Out of the new-found energy in and around the Free School, and George Clark's work to establish the Community Workshop, Laslett established the Notting Hill Neighbourhood Service, one of the first voluntary services to offer free legal and drugs advice as well as an all-round welfare service. The work of the service is featured in a chapter of the book Drop Out by Robin Farquharson.

Legacy

"Laslett’s Carnival: A Photography Exhibition", a photographic journey into the history of Notting Hill Carnival and its early pioneers, was held at The Tabernacle, Notting Hill, in August 2011.
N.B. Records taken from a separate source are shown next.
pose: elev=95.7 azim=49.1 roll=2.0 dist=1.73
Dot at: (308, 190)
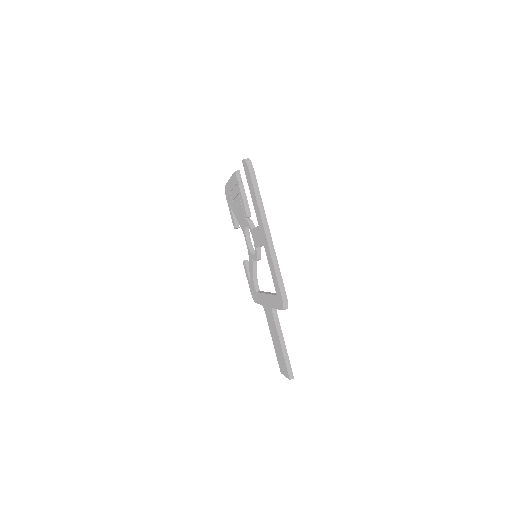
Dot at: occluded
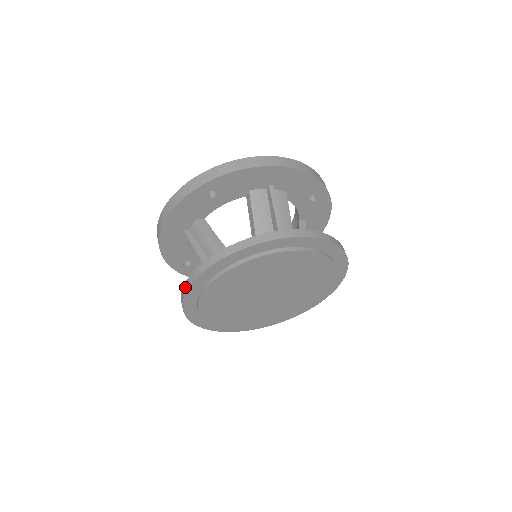
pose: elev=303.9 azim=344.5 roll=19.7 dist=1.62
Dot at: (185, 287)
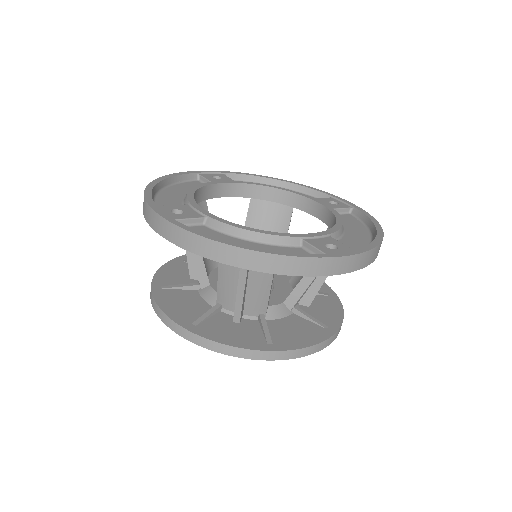
Dot at: occluded
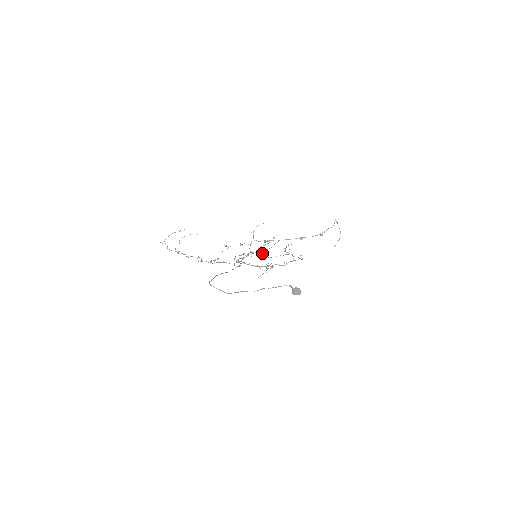
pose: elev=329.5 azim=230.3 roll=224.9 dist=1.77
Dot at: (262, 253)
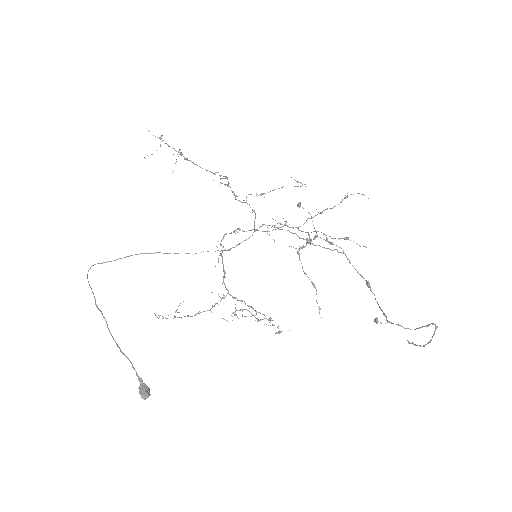
Dot at: (303, 246)
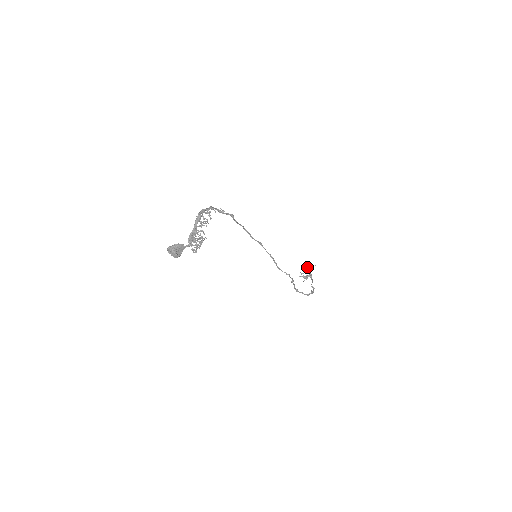
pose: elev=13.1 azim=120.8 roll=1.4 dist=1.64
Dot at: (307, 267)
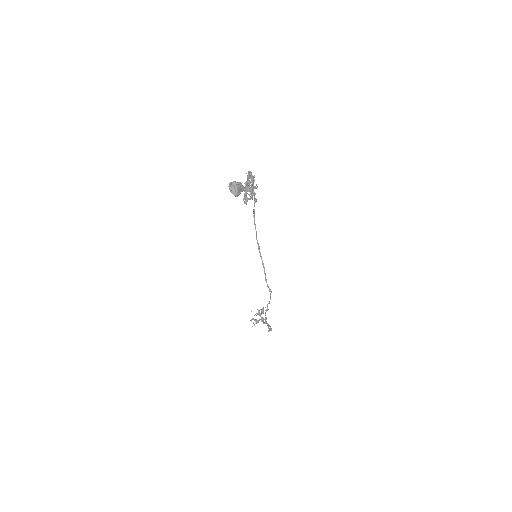
Dot at: (261, 309)
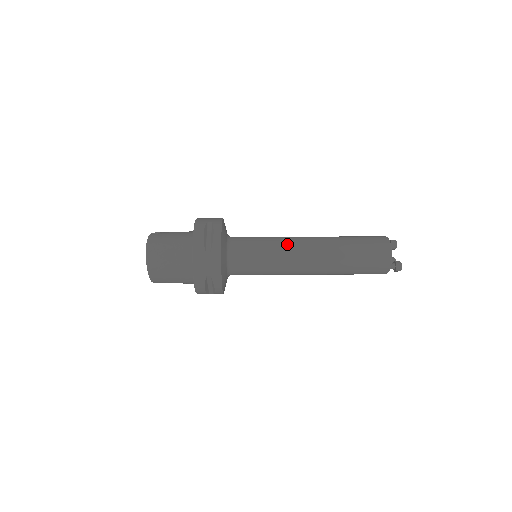
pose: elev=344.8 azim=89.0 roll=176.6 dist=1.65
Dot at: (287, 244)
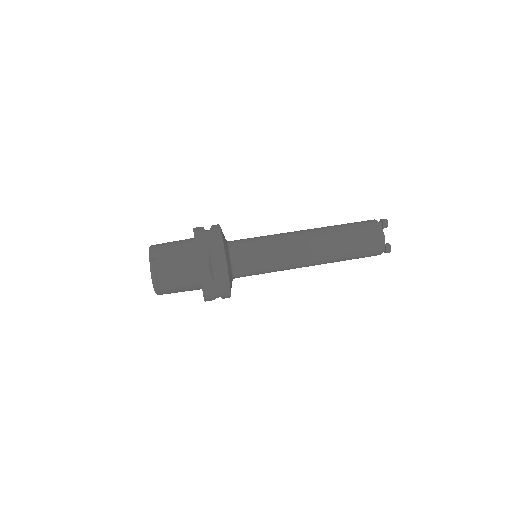
Dot at: (288, 252)
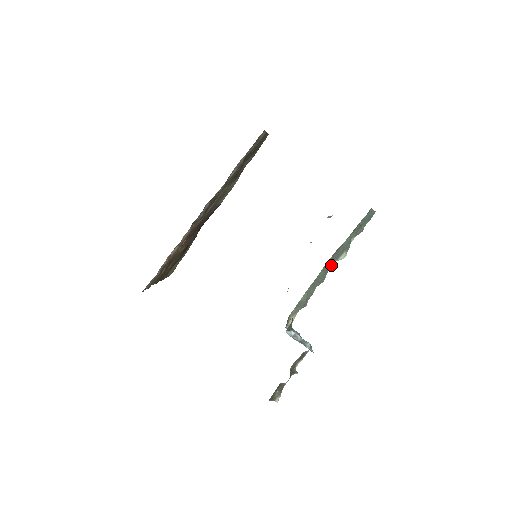
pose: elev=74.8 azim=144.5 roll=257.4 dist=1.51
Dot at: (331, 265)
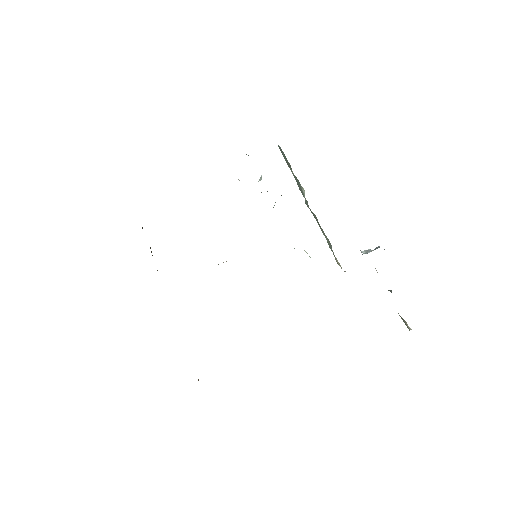
Dot at: (306, 202)
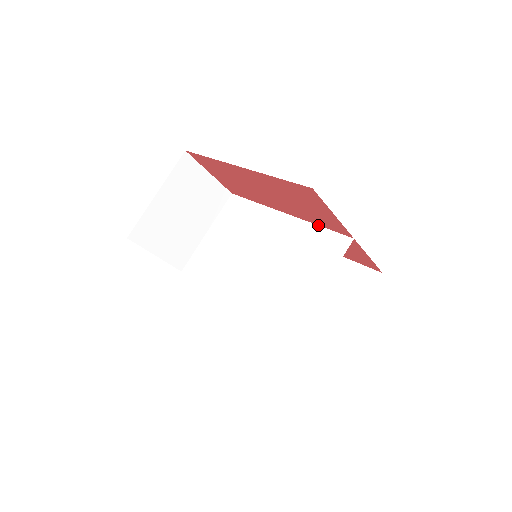
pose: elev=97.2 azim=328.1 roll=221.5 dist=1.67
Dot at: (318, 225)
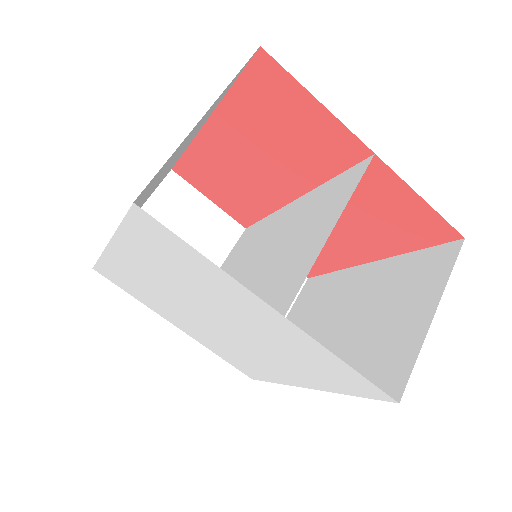
Dot at: (330, 179)
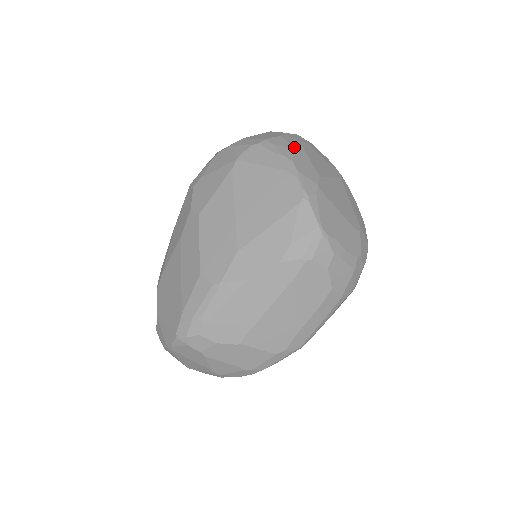
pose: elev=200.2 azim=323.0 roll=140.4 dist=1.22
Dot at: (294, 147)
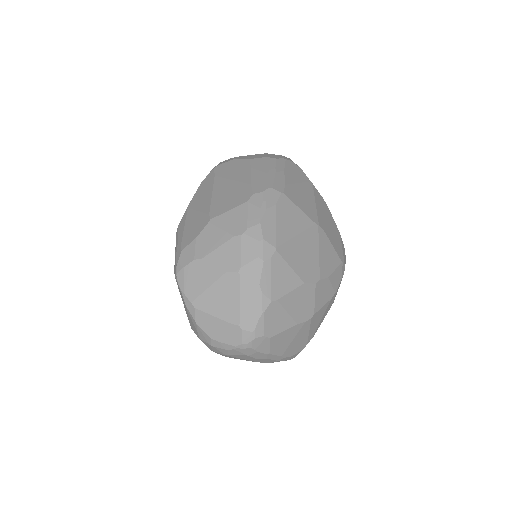
Dot at: occluded
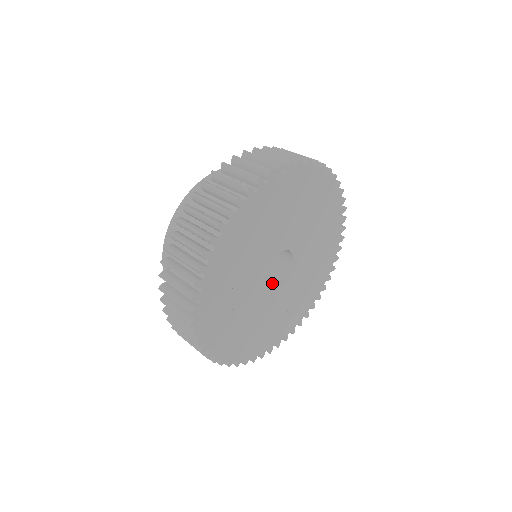
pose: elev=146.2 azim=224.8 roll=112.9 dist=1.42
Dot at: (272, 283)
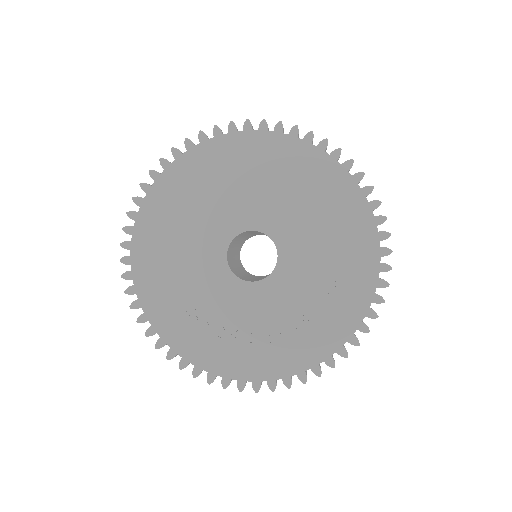
Dot at: occluded
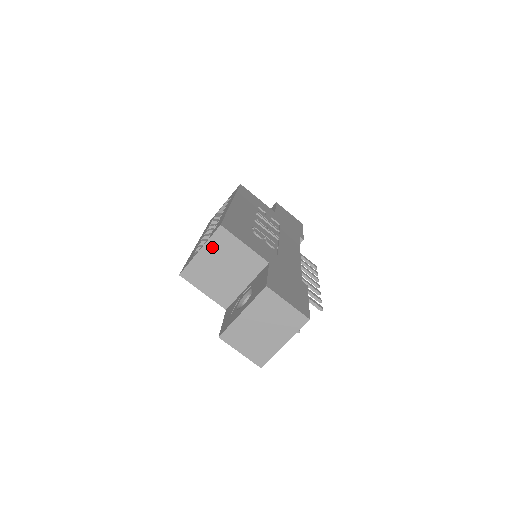
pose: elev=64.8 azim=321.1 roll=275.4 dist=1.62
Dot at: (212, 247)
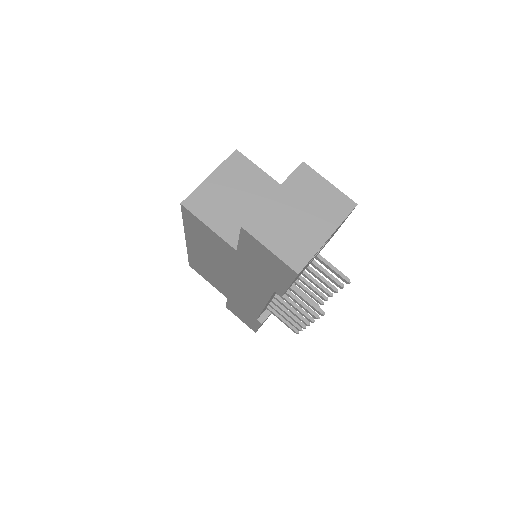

On 26 August 2011, a blue plaque commemorating Laslett's conception of the Notting Hill street festival that "later evolved into Notting Hill Carnival" was unveiled on the corner of Tavistock Square and Portobello Road, facing another blue plaque that commemorates Claudia Jones, who in 1959 organised an indoor Caribbean carnival event.
On the eve of the 2016 Carnival, in a series of articles, the leading black newspaper The Voice recognised that "Yes, this is Notting Hill Carnival's 50th year" and "Rhaune Laslett: The true founder of Notting Hill Carnival".